>This past Tuesday, I had the joy of being at a gathering of church leaders convened by World Relief to talk about Haiti and an appropriate response from the church. Aside from the sharing of those who are on the ground in Haiti, the highlights were hearing David Livermore (author of “Serving with Eyes Wide Open”) and Brian Fikkert (author of “Helping without Hurting” and a former UMD prof).
Here’s a summary of some of what they shared. I’ll do Livermore’s today and Fikkert’s tomorrow. I found it deeply insightful.
Livermore: 5 Guiding Principles for Formulating a Response to the Situation in Haiti
1. Center of Christianity – following the research of Phillip Jenkins, Livermore noted that the center of Christianity is no longer in N. America and the West. There are vibrant Christian communities in places that need our help. If we attempt to do missions thinking we are the orthopraxical norm, we will embarrass ourselves and cause more trouble than aid.
2. Motivation – often, short term missions are billed as an adventure or fun, or some sort of self-fulfillment motive drives our efforts. We need to rethink the role of suffering in our missiology.
3. Urgency – Americans carry with us a “can-do” spirit of ingenuity and urgency. We want to do something, and we want to do something now. Often, that sort of Promethean spirit trumps long-term sustainability for local indigenous churches. We must remember that most often the people we serve know what they need better than we do. We need to take the time to listen and learn before going in and “fixing” things.
4. Money – who really is poor? Because we define poverty primarily as materialistic deprivation (something Fikkert addressed), we think of the solution as material. We come back from missions trips saying, “I realized how blessed I am…” Such a condescending attitude reinforces a superiority complex and an imperialistic attitude when it comes to serve. Do we look for wealth in the cultures we are going to serve? Do we enter into the mission field recognizing that we ourselves are poor in very different, but significant ways?
5. Bible – this has to do with contextualization. Do we think that as an educated Westerner we have the monopoly on how a text should be interpreted? How can theology be globalized? How can we learn from the biblical interpretation of other cultures?
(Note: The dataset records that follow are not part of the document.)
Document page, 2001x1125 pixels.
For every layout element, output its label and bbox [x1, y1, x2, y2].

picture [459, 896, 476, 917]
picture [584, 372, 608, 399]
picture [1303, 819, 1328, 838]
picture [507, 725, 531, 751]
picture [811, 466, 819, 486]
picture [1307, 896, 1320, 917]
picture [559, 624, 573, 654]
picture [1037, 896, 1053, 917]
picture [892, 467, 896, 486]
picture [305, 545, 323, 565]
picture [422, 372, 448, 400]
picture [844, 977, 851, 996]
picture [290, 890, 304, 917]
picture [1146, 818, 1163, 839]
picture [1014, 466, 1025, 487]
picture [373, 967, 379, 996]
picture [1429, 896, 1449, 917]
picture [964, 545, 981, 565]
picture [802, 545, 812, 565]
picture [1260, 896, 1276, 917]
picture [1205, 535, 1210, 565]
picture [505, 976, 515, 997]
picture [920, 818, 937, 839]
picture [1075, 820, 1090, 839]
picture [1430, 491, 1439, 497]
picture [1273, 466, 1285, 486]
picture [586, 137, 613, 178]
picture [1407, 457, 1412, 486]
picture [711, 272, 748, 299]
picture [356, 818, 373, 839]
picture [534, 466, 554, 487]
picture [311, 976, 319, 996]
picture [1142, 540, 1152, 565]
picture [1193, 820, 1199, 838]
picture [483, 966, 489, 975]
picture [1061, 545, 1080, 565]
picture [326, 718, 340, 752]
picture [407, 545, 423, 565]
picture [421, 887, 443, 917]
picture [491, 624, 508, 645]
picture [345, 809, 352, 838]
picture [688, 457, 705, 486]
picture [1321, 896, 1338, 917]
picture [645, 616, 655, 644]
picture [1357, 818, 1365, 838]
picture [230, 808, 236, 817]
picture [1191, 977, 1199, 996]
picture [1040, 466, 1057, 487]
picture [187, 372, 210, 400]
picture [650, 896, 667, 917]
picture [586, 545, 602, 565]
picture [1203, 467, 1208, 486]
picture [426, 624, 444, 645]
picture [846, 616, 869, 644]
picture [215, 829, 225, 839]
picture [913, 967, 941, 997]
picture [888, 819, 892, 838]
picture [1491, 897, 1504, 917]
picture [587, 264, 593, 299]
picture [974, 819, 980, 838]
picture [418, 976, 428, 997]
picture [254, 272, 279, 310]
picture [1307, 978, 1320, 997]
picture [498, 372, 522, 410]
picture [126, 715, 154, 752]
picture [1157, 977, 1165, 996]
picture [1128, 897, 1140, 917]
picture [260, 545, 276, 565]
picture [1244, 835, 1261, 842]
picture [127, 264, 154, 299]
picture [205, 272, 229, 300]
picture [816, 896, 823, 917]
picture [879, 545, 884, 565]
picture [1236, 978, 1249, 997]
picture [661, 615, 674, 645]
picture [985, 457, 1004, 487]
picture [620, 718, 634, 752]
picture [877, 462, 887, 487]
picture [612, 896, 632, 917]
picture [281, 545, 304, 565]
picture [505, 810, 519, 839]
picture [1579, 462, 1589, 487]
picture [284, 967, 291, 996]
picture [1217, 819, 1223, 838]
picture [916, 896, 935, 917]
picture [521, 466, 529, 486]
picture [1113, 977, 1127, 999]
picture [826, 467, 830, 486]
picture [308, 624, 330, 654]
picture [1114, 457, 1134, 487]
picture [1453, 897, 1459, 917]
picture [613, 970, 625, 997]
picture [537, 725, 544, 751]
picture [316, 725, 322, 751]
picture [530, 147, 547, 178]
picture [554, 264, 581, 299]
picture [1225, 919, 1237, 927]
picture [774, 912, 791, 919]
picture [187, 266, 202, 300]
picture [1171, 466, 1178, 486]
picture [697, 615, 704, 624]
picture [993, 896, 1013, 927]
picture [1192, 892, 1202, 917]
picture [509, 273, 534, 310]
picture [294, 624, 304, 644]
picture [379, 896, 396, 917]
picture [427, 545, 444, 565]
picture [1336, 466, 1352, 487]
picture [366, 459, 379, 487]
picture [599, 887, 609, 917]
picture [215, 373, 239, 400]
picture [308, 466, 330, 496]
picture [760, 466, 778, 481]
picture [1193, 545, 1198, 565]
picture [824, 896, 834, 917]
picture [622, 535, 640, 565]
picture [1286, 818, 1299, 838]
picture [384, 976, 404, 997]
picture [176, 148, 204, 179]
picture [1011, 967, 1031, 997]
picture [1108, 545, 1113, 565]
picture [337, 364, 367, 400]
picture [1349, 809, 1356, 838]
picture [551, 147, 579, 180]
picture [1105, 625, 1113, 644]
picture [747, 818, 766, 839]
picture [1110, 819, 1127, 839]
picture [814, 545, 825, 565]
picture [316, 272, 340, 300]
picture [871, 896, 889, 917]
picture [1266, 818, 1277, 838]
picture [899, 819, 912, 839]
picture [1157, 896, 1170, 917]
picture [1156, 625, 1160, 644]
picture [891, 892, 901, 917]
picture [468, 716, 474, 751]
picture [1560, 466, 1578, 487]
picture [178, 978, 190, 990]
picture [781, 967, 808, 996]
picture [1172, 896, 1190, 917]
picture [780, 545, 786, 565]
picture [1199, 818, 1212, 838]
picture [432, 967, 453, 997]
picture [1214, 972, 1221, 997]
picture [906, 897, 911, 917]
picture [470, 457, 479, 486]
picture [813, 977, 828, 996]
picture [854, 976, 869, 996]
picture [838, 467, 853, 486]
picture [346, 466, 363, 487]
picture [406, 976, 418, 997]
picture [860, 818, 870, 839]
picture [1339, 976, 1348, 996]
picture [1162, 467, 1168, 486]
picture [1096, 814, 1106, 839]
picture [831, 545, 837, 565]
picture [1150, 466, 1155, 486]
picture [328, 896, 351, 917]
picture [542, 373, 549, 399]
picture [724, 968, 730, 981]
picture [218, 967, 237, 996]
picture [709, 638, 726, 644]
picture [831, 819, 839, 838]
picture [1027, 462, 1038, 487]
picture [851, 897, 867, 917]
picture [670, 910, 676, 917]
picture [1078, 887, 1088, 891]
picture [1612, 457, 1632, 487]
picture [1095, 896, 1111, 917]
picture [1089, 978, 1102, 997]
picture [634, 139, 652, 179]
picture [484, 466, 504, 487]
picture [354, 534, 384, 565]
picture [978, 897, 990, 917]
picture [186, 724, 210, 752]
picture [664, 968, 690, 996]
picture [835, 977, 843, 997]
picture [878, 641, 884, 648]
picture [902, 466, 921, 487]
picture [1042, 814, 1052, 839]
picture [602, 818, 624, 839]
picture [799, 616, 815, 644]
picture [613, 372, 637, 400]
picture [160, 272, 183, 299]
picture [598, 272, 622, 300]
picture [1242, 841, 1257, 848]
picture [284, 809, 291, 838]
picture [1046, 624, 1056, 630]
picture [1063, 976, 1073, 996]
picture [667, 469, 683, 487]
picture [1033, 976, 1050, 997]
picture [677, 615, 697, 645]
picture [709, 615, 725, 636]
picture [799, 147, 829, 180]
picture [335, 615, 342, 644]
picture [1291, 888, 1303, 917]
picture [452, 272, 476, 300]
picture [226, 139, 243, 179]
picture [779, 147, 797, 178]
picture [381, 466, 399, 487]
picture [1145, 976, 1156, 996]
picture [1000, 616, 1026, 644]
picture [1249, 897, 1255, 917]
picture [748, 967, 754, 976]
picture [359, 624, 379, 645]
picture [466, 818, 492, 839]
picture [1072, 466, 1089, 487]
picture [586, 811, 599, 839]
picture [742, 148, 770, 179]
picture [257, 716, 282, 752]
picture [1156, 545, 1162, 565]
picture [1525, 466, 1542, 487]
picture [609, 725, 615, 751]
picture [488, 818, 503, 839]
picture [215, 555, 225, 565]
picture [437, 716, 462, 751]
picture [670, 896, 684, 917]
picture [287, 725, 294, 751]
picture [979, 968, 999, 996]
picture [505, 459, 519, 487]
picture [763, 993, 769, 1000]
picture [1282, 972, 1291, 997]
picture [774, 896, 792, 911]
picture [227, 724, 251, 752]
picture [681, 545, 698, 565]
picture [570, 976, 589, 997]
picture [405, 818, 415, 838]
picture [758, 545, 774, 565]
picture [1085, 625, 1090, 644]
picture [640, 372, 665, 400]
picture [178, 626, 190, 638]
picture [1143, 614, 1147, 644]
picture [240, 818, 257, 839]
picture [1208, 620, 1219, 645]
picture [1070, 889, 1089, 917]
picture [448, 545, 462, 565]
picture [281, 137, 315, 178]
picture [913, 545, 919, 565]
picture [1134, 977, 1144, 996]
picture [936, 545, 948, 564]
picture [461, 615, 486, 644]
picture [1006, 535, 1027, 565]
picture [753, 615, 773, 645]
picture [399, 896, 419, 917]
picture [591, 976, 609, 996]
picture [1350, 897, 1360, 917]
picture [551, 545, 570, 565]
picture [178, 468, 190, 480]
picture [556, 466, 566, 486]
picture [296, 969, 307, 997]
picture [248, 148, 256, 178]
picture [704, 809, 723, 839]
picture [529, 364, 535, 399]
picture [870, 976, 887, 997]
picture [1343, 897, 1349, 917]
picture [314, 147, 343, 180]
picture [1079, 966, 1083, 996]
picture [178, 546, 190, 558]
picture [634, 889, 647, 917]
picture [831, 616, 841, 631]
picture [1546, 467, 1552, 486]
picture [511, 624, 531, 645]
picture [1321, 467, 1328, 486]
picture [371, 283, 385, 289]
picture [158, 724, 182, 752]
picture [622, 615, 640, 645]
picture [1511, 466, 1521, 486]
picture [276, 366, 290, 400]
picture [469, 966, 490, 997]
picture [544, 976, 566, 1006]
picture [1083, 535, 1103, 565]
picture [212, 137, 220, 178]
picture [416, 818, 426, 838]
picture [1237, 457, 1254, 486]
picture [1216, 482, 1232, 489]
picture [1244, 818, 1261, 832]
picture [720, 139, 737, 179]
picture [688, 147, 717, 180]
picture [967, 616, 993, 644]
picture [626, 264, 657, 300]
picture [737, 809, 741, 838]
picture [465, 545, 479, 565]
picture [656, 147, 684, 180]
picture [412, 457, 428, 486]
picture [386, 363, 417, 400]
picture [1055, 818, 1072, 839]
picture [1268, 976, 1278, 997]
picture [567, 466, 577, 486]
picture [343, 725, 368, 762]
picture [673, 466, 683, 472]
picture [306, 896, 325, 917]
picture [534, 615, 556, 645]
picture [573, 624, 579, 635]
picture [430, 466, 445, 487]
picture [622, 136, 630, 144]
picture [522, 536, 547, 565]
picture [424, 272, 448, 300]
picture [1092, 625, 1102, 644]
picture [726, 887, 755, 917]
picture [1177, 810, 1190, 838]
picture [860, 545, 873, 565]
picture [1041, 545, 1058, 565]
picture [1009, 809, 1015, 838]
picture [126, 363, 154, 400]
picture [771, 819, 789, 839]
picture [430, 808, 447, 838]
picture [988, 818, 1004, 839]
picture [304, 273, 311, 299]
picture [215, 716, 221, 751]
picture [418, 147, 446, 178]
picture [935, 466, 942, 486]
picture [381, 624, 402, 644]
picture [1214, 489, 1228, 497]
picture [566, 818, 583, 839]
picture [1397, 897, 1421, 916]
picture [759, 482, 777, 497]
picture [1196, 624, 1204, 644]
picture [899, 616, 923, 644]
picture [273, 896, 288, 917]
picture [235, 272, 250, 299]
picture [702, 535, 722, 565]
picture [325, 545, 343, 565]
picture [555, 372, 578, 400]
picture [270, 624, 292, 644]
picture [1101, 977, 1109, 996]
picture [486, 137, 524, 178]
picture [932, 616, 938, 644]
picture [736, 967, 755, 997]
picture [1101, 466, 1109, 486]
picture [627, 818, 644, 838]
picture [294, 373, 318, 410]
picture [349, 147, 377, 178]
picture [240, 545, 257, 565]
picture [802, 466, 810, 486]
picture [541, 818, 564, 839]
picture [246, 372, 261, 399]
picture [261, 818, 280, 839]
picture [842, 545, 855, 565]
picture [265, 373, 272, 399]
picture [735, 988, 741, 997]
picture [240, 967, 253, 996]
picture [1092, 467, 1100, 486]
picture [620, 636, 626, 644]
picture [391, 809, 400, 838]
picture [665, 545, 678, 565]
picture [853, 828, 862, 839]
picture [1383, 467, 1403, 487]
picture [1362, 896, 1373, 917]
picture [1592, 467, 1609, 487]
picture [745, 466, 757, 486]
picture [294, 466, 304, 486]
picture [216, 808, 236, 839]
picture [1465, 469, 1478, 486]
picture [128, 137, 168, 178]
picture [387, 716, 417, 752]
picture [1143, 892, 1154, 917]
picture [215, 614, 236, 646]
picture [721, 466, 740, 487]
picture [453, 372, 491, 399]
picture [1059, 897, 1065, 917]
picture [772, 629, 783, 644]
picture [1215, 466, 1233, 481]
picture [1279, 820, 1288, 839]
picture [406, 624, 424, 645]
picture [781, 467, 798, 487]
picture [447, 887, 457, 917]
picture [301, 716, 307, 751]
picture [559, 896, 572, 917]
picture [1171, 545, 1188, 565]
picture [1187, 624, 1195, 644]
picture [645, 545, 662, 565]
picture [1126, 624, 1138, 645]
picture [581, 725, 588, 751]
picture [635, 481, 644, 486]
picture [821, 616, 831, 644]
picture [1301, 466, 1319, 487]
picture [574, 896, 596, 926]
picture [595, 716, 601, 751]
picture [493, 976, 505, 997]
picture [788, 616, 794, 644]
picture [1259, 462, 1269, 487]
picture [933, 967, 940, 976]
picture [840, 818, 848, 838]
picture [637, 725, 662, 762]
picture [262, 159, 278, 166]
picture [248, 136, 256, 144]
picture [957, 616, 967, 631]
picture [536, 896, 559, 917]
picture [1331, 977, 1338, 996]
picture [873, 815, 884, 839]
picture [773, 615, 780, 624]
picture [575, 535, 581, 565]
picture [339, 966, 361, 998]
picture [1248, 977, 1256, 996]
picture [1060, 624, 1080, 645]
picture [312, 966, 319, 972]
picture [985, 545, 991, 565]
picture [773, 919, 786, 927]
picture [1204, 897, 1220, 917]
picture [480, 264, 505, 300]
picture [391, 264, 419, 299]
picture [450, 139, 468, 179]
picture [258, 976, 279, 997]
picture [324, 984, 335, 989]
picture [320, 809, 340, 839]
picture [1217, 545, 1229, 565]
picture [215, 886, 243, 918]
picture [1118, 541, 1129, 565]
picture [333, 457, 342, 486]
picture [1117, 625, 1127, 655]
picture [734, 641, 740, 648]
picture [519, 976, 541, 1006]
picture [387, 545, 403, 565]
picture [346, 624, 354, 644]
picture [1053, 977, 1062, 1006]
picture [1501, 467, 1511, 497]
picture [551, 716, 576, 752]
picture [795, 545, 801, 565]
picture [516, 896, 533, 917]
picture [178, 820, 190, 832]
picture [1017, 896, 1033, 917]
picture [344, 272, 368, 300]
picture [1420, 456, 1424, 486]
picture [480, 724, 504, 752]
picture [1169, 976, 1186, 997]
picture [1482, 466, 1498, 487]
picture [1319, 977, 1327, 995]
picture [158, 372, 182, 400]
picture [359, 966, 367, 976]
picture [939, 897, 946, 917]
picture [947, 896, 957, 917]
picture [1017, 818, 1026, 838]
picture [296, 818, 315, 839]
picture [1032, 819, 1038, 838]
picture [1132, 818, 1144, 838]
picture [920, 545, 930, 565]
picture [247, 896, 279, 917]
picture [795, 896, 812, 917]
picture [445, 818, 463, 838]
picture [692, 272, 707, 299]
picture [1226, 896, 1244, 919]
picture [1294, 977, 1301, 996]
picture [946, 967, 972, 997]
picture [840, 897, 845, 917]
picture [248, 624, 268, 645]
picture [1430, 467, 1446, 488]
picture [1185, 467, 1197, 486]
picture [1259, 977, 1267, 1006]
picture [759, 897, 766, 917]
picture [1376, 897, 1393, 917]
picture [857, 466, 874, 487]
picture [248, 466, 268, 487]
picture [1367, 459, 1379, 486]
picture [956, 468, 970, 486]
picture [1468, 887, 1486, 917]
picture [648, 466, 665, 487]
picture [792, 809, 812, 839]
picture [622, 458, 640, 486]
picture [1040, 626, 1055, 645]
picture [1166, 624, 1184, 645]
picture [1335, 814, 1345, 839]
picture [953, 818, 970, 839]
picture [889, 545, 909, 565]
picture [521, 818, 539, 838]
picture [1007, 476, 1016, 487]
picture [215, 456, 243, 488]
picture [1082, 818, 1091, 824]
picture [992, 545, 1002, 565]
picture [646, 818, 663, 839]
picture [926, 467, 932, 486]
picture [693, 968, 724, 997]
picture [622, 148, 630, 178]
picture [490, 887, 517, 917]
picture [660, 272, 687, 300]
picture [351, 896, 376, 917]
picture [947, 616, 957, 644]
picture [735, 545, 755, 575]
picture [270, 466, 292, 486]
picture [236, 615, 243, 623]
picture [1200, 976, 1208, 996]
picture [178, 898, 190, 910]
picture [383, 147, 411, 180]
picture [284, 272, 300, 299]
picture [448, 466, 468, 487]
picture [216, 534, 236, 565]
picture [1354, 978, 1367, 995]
One more thing: Livermore presented a compelling motivation for why short-term missions are important. He suggested that what people do on a short-term trip is not nearly as impactful as what they will do when they return home, and that they need to go on a short-term trip in order to gain a vision for what they need to do at home. Thus, the debriefing of a mission trip is hugely important because it connects our experience over there to our lives here. This could be through advocacy, mobilization, or launching into other cross-cultural missions opportunities right here on our doorstep.
My takeaway is further conviction that every Christian should go on an international short-term trip at some point in their lives. The reasons for this are that we will see how the North American church needs the global church (as well as how the global church needs the North American), we will get a taste for what God is doing in the world, and we will begin to embrace a global vision of the Church at large.